练习任务 —
A - 根据下面的GRPC源码分析一文,其源码分析采用的是GRPC的哪个版本?
B - 判断以下说法是否与下面的GRPC源码分析一文相符,每项回答"是"或"否",并引用文中的关键原文:(i) GRPC由Google公司开发;(ii) 示例服务监听的端口是8080;(iii) 启动步骤中与GRPC相关的主要是第1步骤。
C - 从下面的GRPC源码分析一文最后一行之后接着写下去。

节选文本 —
☆ ☆ ☆

GRPC框架源码分析
RPC(Remote Procedure Call)即远程服务间调用,在后台开发中广泛使用,常见的有RESTful框架,其采用HTTP Post/Get等方法实现了远程服务间的相互调用。本文所述GRPC是众多服务间调用框架中的一种,它是由Google公司开发,目前已实现了基于Go、C++、Java等多种语言的版本,并且所有代码均已开源(https://github.com/grpc/grpc)。GRPC一历面世,便得到了业界的普遍使用,在国内外互联网大厂或多或少都可以看到它的身影。
本文GRPC源码分析采用GRPC-GO版本(https://google.golang.org/grpc、https://github.com/grpc/grpc-go)。如下文所示,启动一个GRPC HelloWorld服务非常简单,包含三个步骤:1、在main函数中(第25行)监听某个服务端口;2、第29行~第30行初始化GRPC服务框架;3、第31行启动GRPC-服务。
其中与GRPC相关的主要是第2步骤和第3步骤,下文GRPC框架源码分析分别以这两个部分为中心展开。
package main
import (
"context"
"google.golang.org/grpc"
"log"
"net"
pb "xxx/xxx/helloworld"
)
const (
gport = ":50051"
)
// GreeterServerImp is used to implement helloworld.GreeterServer.
type GreeterServerImp struct{}
// SayHello implements helloworld.GreeterServer
func (s *GreeterServerImp) SayHi(ctx context.Context, in *pb.HelloRequest) (*pb.HelloReply, error) {
log.Printf("Received: %v", in.GetMsg())

☆ ☆ ☆

原始材料 —
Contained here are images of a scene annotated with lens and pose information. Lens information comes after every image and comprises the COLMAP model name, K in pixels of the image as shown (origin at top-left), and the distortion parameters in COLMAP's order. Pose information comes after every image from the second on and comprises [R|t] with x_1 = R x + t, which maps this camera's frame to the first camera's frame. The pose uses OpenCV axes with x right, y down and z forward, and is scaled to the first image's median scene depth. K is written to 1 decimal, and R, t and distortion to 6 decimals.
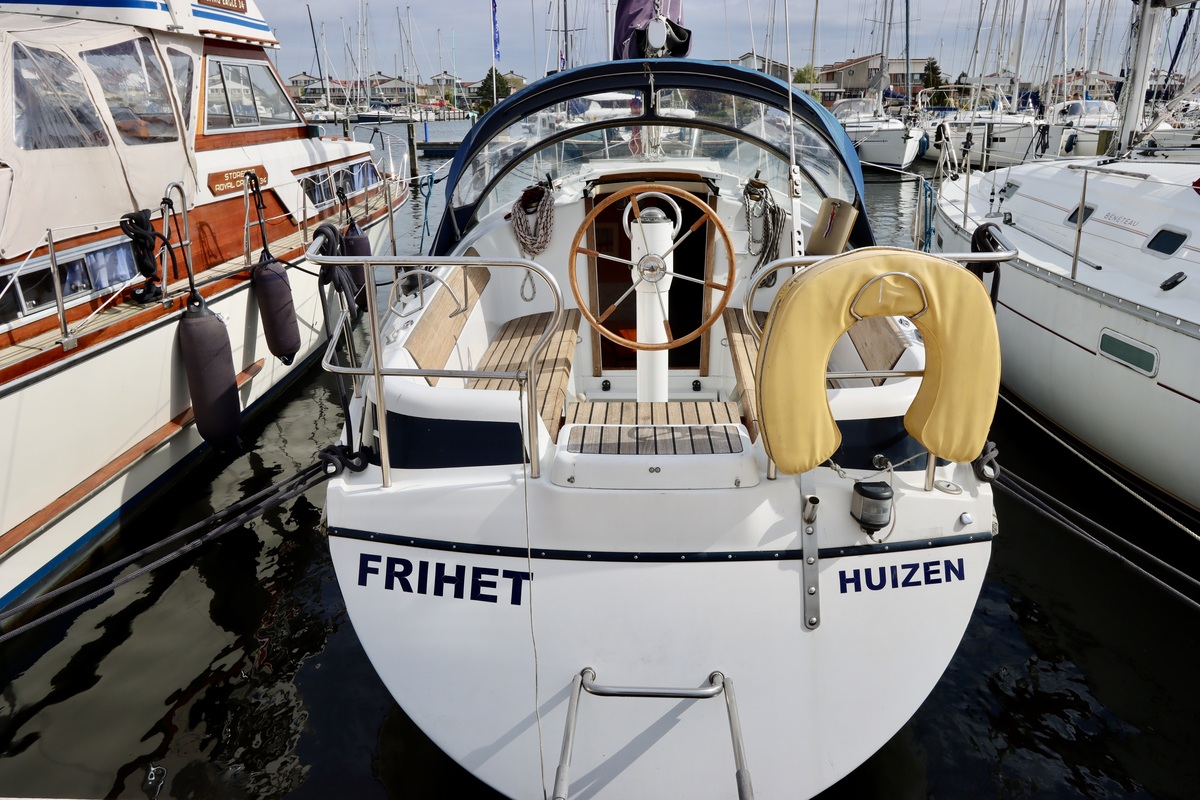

☆ ☆ ☆

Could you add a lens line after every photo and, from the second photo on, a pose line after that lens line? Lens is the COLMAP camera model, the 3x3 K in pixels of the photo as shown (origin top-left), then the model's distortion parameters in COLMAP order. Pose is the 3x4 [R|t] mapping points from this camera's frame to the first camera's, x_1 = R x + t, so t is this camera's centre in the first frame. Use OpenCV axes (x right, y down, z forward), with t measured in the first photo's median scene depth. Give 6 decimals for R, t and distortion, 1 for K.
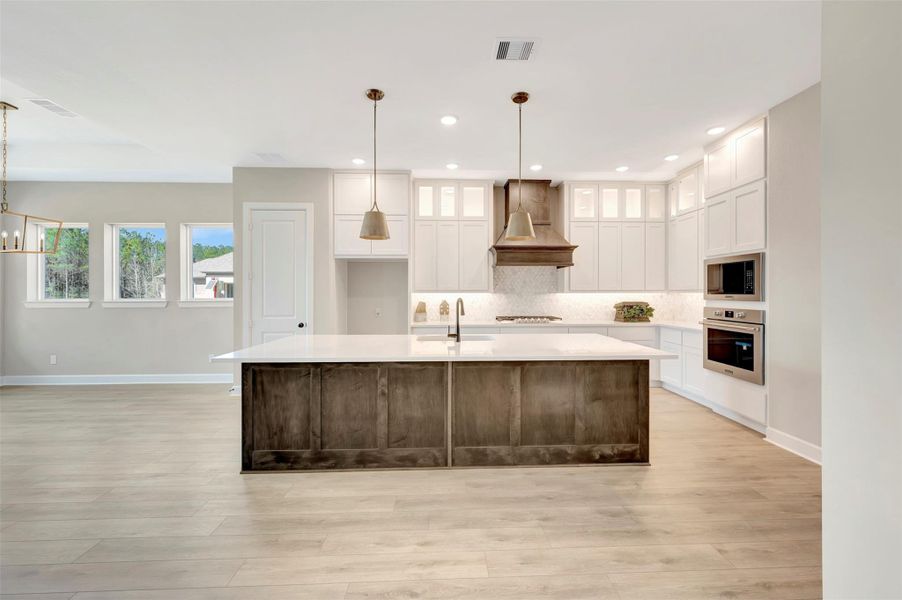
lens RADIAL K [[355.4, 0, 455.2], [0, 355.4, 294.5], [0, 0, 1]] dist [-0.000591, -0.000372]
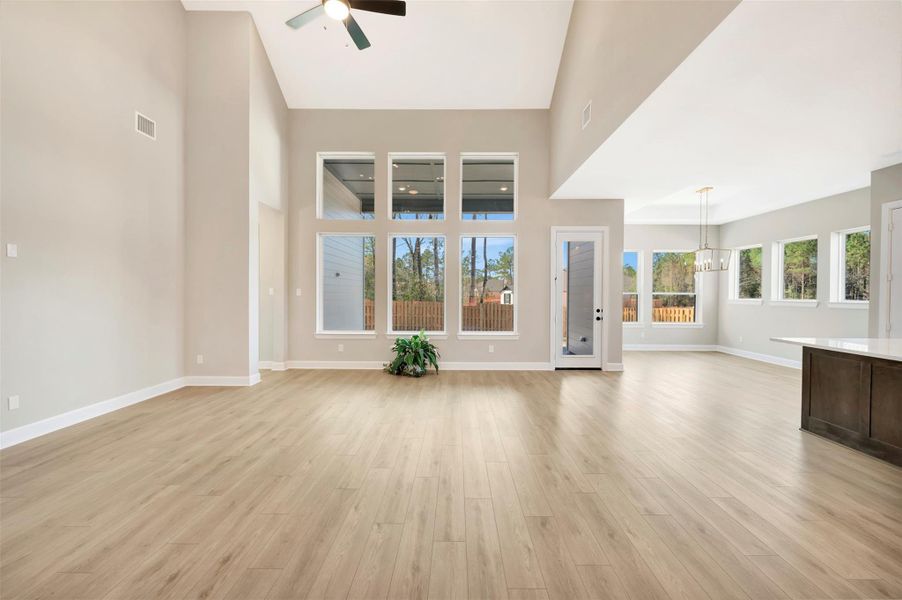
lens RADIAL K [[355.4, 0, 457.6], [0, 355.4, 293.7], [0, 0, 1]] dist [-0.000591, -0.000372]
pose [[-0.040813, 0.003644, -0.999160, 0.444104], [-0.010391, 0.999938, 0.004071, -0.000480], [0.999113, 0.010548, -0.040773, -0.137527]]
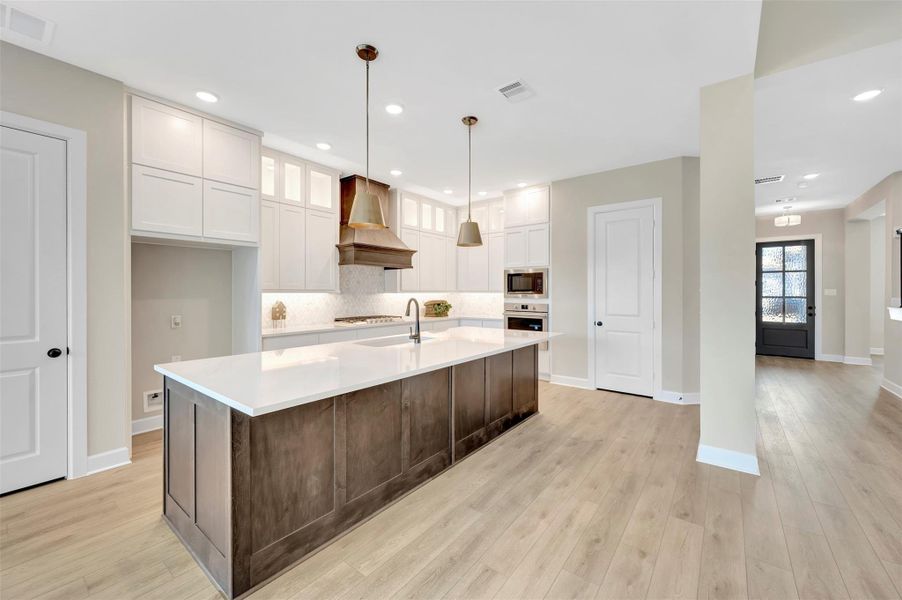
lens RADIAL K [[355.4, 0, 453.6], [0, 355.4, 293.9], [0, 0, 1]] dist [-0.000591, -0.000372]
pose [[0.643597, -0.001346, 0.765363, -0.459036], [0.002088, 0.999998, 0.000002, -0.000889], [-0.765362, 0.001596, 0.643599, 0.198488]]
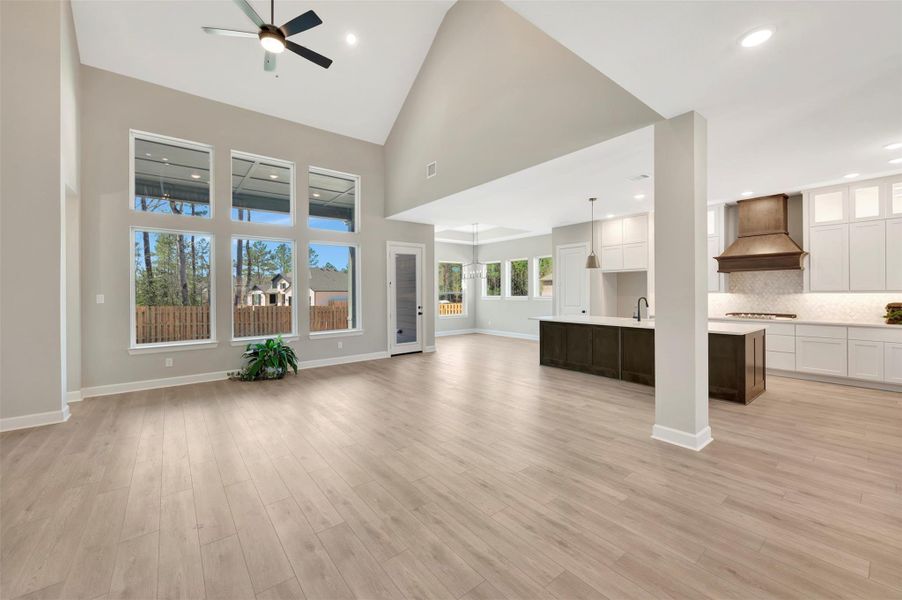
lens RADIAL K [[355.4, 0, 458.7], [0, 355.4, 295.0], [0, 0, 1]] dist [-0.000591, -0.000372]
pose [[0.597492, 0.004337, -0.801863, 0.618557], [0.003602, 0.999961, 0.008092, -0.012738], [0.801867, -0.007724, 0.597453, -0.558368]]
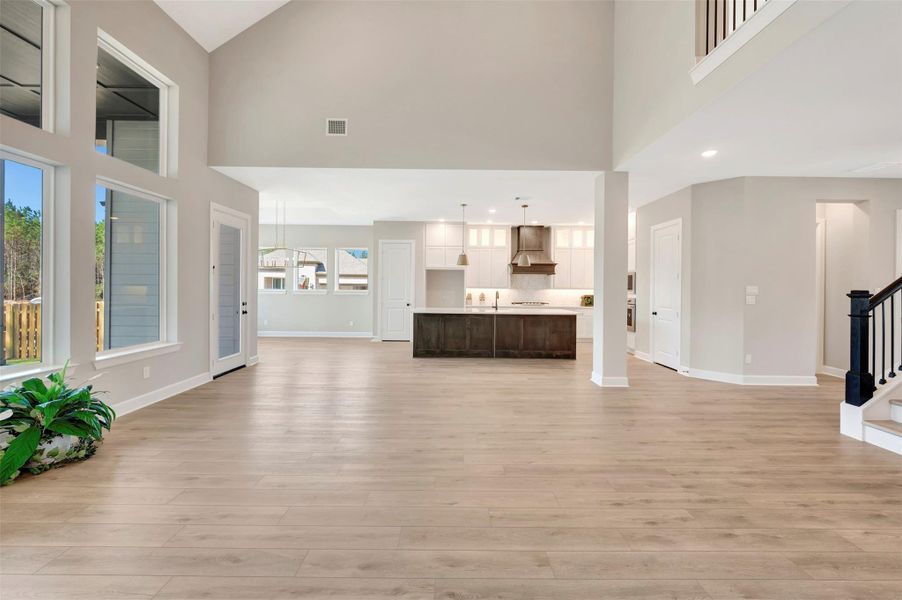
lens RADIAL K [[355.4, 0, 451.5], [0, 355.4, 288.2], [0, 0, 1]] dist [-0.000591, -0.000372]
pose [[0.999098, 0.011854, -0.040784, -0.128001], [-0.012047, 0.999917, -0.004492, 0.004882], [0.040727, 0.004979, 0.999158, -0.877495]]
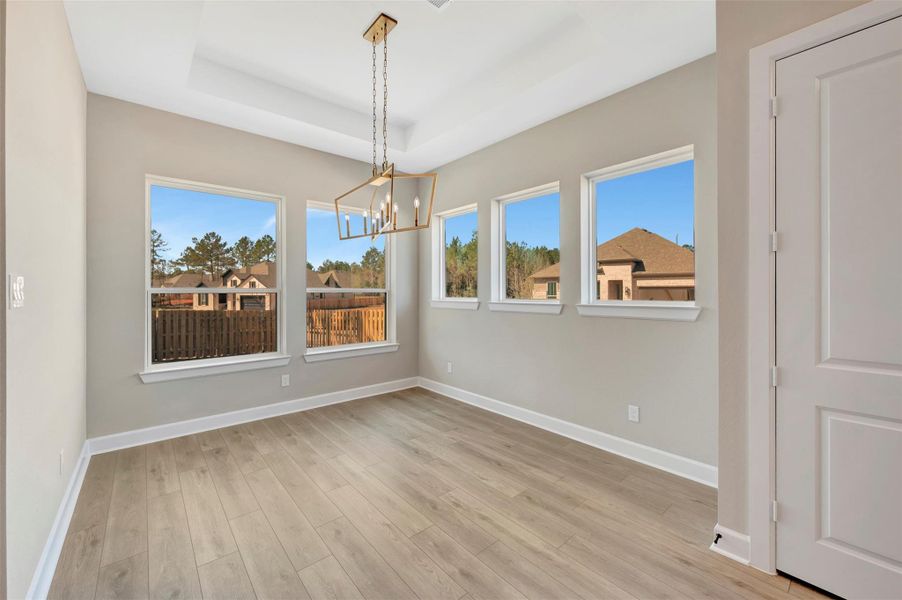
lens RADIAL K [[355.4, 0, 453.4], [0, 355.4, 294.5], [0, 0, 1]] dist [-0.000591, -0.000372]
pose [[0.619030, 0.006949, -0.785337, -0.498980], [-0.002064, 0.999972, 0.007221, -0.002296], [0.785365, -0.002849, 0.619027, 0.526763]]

☆ ☆ ☆

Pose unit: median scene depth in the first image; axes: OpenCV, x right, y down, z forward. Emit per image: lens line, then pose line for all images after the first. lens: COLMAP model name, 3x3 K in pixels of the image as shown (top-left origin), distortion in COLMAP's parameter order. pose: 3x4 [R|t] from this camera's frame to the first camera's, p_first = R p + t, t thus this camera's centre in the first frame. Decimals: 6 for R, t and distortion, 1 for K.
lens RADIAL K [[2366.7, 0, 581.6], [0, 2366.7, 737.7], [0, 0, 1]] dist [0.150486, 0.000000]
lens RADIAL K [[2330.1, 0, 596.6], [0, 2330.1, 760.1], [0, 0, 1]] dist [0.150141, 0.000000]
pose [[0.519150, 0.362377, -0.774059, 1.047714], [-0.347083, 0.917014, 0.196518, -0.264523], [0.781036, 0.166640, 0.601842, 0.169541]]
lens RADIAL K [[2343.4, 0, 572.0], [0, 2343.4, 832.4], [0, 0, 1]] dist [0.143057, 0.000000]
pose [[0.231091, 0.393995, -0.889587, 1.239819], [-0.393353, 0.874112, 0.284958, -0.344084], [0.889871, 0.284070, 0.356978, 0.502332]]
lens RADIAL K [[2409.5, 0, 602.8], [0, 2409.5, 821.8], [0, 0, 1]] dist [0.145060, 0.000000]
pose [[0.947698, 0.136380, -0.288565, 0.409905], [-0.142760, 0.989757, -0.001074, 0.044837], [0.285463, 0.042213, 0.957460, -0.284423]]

☆ ☆ ☆

各题答案 —
A - GRPC-GO版本。

B -
(i) 是:"它是由Google公司开发"
(ii) 否:"gport = ":50051""
(iii) 否:"其中与GRPC相关的主要是第2步骤和第3步骤"

C -
return &pb.HelloReply{Msg: "Hello " + in.GetMsg()}, nil
}
func main() {
lis, err := net.Listen("tcp", gport)
if err != nil {
log.Fatalf("failed to listen: %v", err)
}
s := grpc.NewServer()
pb.RegisterHelloWorldServer(s, &GreeterServerImp{})
if err := s.Serve(lis); err != nil {
log.Fatalf("failed to serve: %v", err)
}
}
一、GRPC服务的初始化
GRPC服务初始化包括两个部分:1、grpc.NewServer服务框架初始化,这个步骤的目的是为了初始化GRPC服务相关的配置信息,并新起N个worker协程等待业务数据到来;2、pb.RegisterHelloWorldServer注册业务Server,这里才是真正与具体业务相关的逻辑。
1、服务框架初始化
// NewServer creates a gRPC server which has no service registered and has not
// started to accept requests yet.
func NewServer(opt ...ServerOption) *Server {
opts := defaultServerOptions
for _, o := range opt {
o.apply(&opts)
}
s := &Server{
lis: make(map[net.Listener]bool),
opts: opts,
conns: make(map[transport.ServerTransport]bool),
services: make(map[string]*serviceInfo),
quit: grpcsync.NewEvent(),
done: grpcsync.NewEvent(),
czData: new(channelzData),
}
chainUnaryServerInterceptors(s)
chainStreamServerInterceptors(s)
s.cv = sync.NewCond(&s.mu)
if EnableTracing {
_, file, line, _ := runtime.Caller(1)
s.events = trace.NewEventLog("grpc.Server", fmt.Sprintf("%s:%d", file, line))
}
if s.opts.numServerWorkers > 0 {
s.initServerWorkers()
}
if channelz.IsOn() {
s.channelzID = channelz.RegisterServer(&channelzServer{s}, "")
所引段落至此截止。